Again, this a really difficult needle for Wonder Egg Priority to thread and I won’t blame viewers for being turned off by the fourth episode. However, if there’s one comfort above all others in this series, it’s Ai herself.

In every episode, we see Ai cutting through societal bullshit and befriending people simply because she wants to. She pushes past Neiru’s quiet exterior easily. Despite Rika’s brash nature and bullying tactics, Ai calls on her to be truthful about Chiemi and makes an effort to understand her. Ai comforts a crying Momoe, and compliments her immediately, making her happy.

Ai is truly heroic in the way that she rushes to befriend and help others — not in the way that the system tells her to, but simply because that is who she is. As Neiru says, “You’re hopeless and lovely that way. We need someone like that sometimes, or we’ll never be saved.”

There’s a lot going on around these girls, and it’s inevitable that the system will further pit them against each other now that they’ve grown closer. If they’re going to push past that — especially with deeply personal tie-ins like Momoe’s family name being the same as the suspicious teacher that Koito was seen with — it’s going to be by genuinely befriending each other.

6 comments

  1. The gacha approach of interpretation sheds an interesting light! It’s there but because I don’t play such games I couldn’t connect the dots.

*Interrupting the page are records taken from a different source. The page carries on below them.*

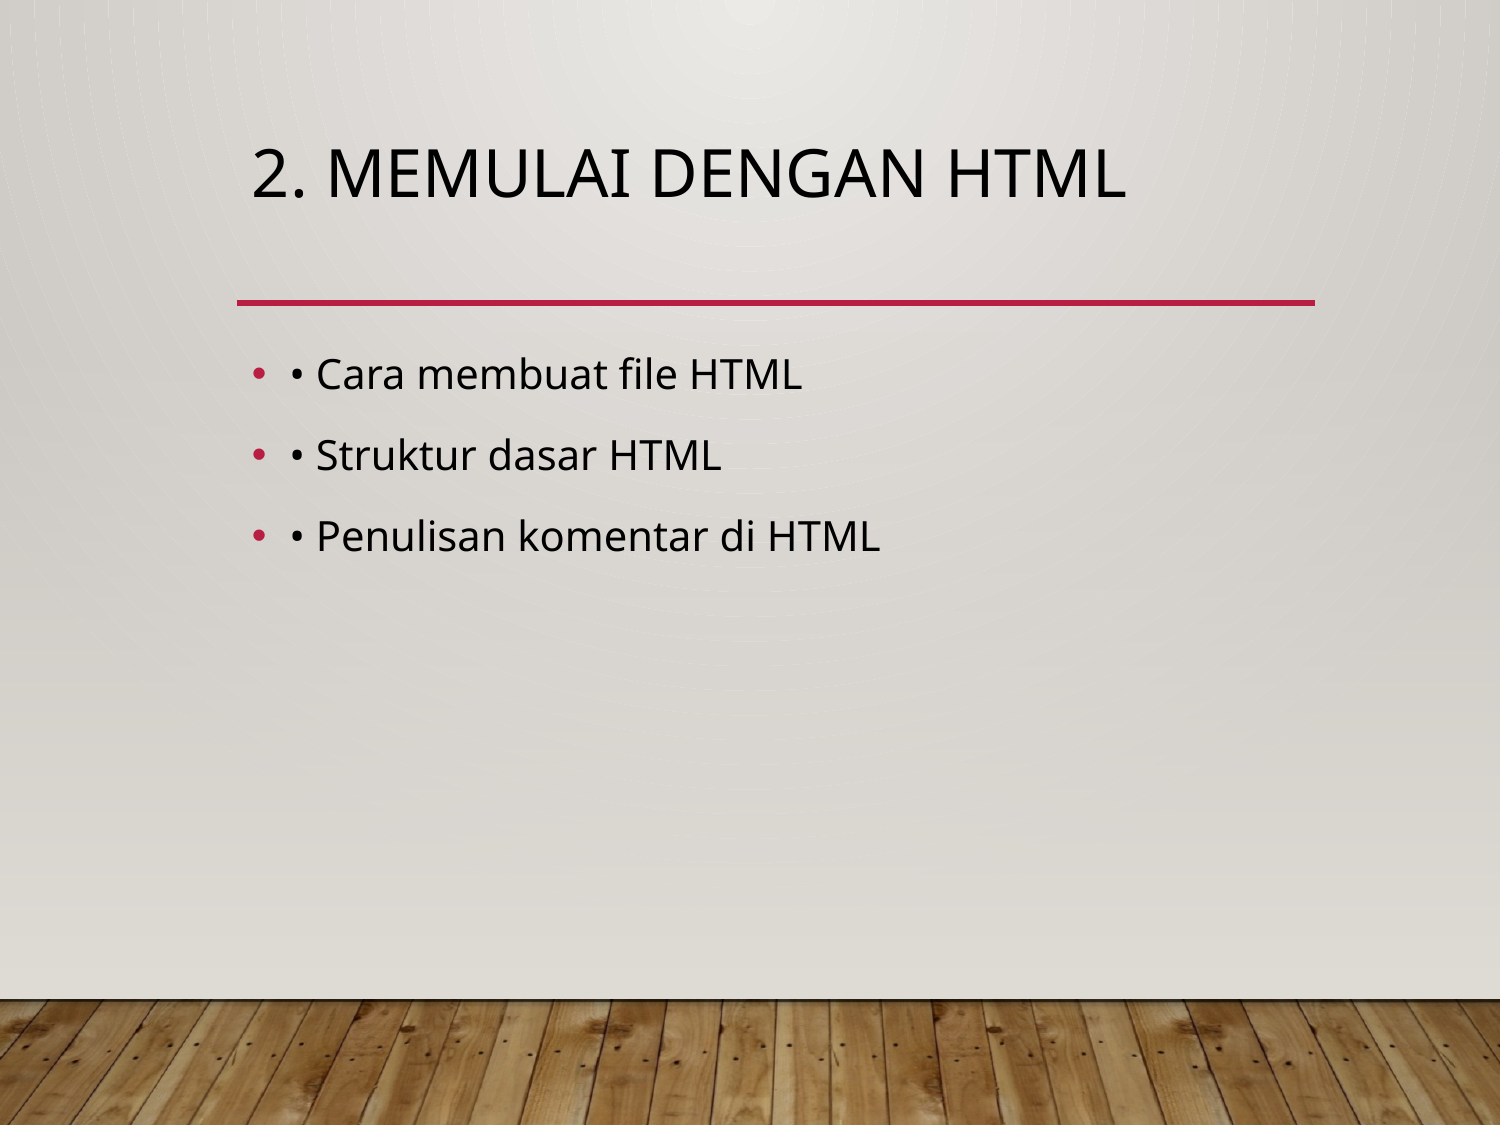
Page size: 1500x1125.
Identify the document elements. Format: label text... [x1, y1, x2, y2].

picture [0, 999, 1500, 1125]
title 2. Memulai dengan HTML [236, 131, 1315, 305]
list • Cara membuat file HTML • Struktur dasar HTML • Penulisan komentar di HTML [236, 330, 1315, 897]
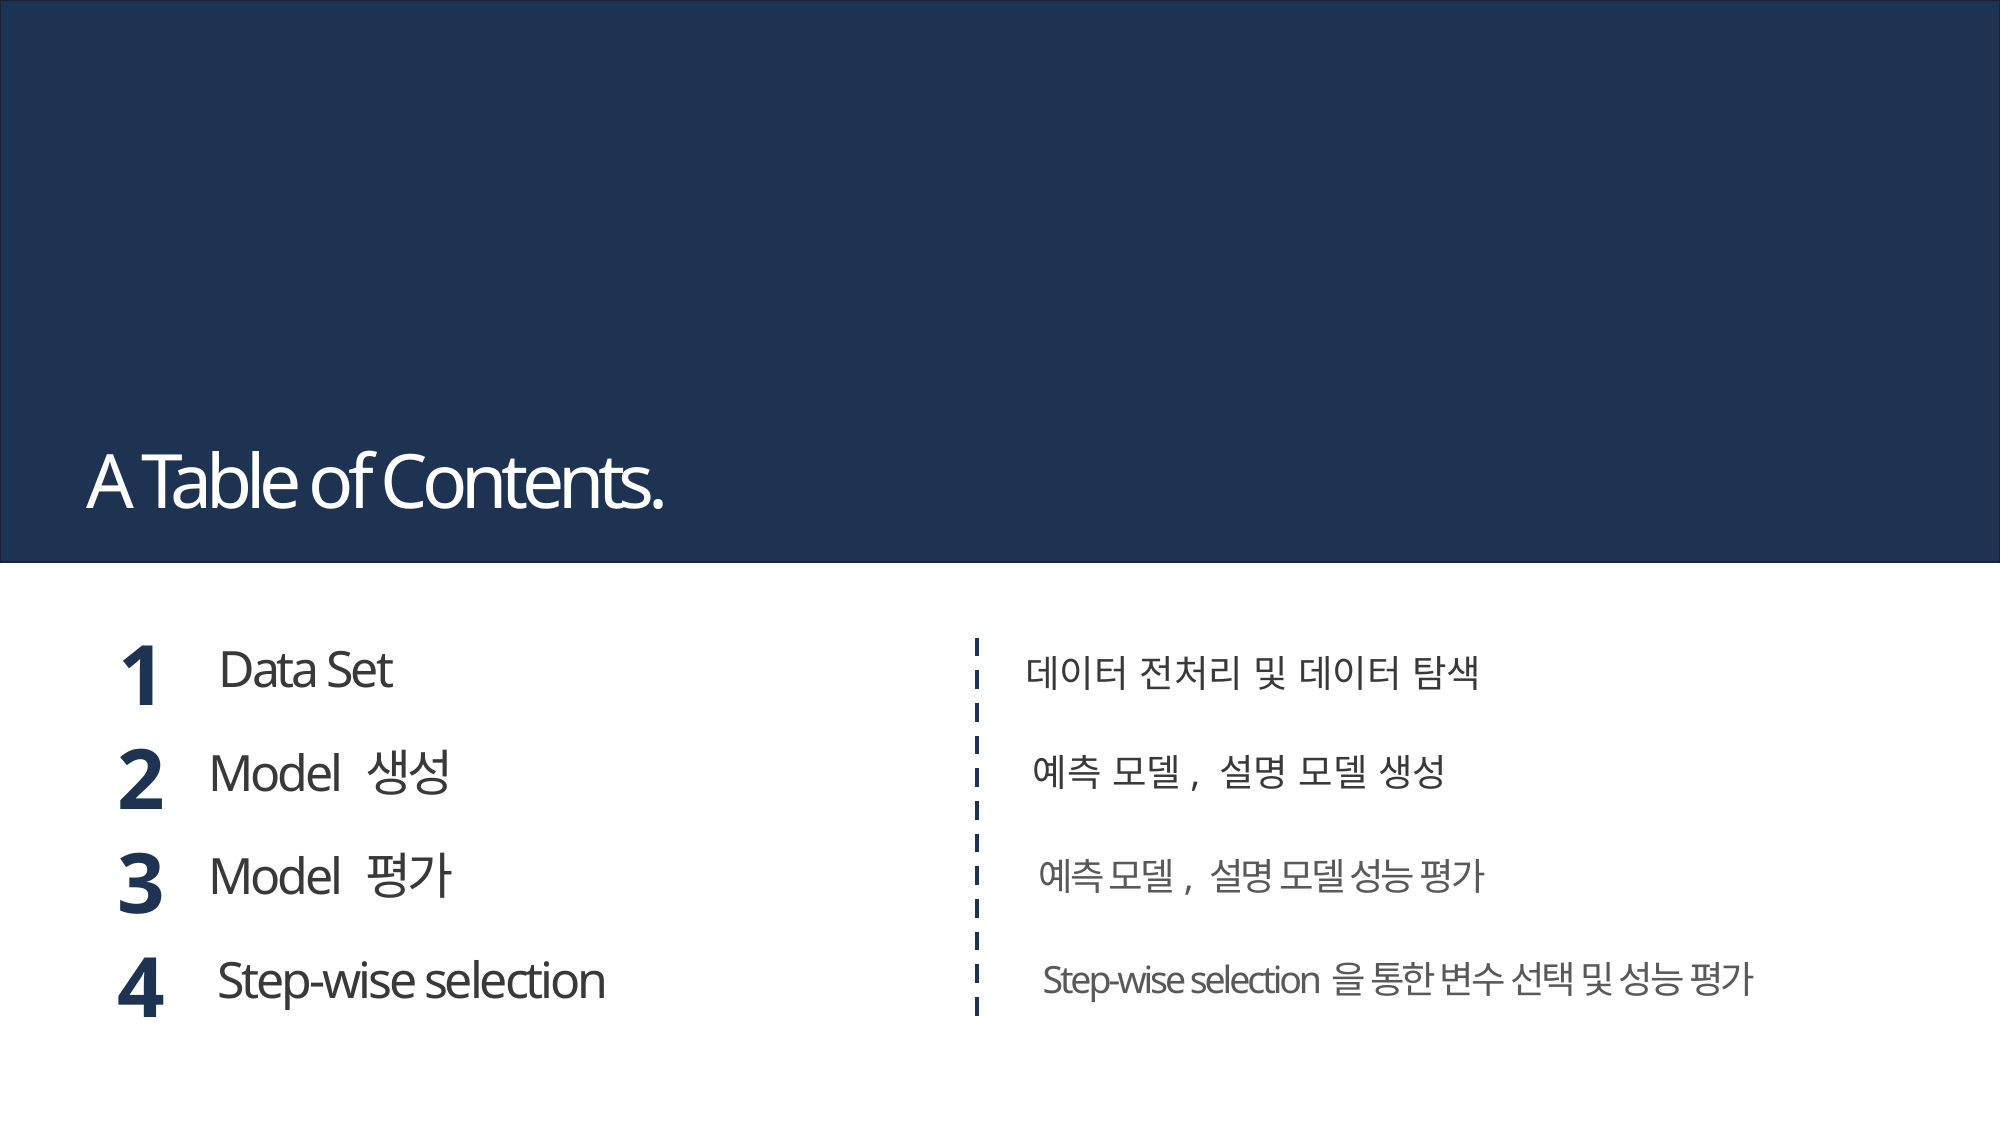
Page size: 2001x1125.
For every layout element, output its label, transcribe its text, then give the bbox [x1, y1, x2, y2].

text_box 예측 모델, 설명 모델 생성 [1017, 741, 1473, 802]
text_box A Table of Contents. [71, 426, 684, 532]
text_box Step-wise selection을 통한 변수 선택 및 성능 평가 [1027, 948, 1771, 1009]
text_box 예측 모델, 설명 모델 성능 평가 [1024, 845, 1501, 906]
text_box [101, 614, 405, 718]
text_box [101, 718, 455, 822]
text_box [0, 0, 2000, 563]
text_box 데이터 전처리 및 데이터 탐색 [1010, 642, 1497, 703]
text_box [101, 926, 619, 1043]
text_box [101, 822, 455, 926]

    I’ve been thinking about the arbiters that they are something between strawmen and crash test dolls -both loaded with meaning. They could also be a nod to Coralline like Ai’s outfit. They’re both male, one preppy, another hipster. They just sit in a lush garden in front of a villa, playing go and gossiping. The fact that we have this impeccable, rich set up and the egg machine is in their backyard, but they do nothing but comment without empathy, is probably a class commentary.

    Their input in this episode is so conflicting, spitting sexist rhetoric then calling the girls out on discrimination… A Tumblr user pointed out that Uracca in Japanese stands for a secret account, so I wonder how much this could explain any juxtaposition.